_Assignment_: Although the entries contain pictures, return everything else in them verbatim and omit the pictures.

# # #

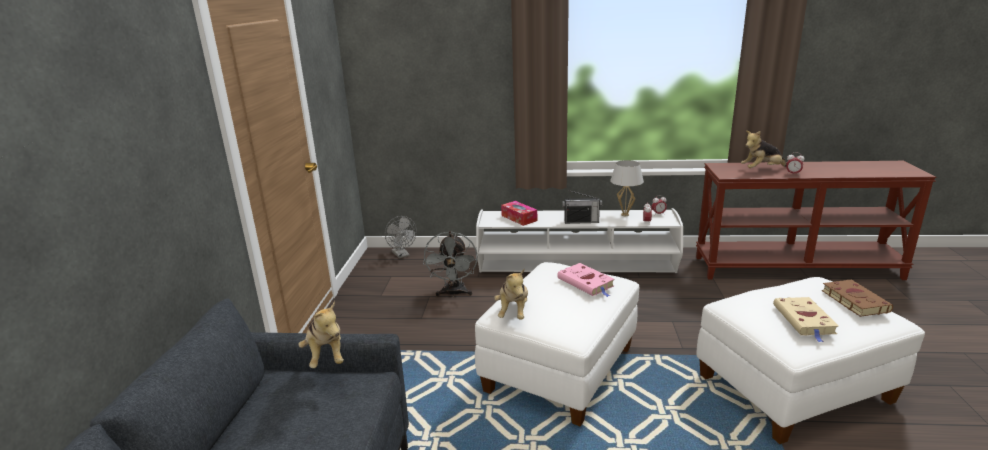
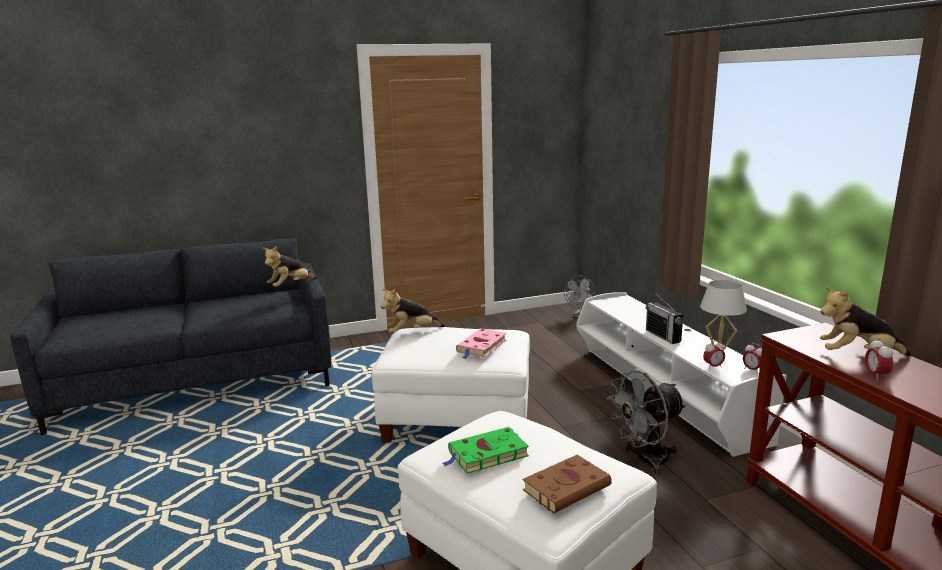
camera: 65 degrees right, 5 degrees down
(454, 294) = (537, 351): grey fan -> grey fan (645, 460)
(519, 218) = (630, 310): tissue box -> none
(762, 170) = (857, 355): plush toy -> plush toy turned 45 degrees counterclockwise
(805, 321) = (486, 455): beige book -> green book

# # #

_Answer for this exercise_:
camera: 65 degrees right, 5 degrees down
(454, 294) = (537, 351): grey fan -> grey fan (645, 460)
(519, 218) = (630, 310): tissue box -> none
(762, 170) = (857, 355): plush toy -> plush toy turned 45 degrees counterclockwise
(805, 321) = (486, 455): beige book -> green book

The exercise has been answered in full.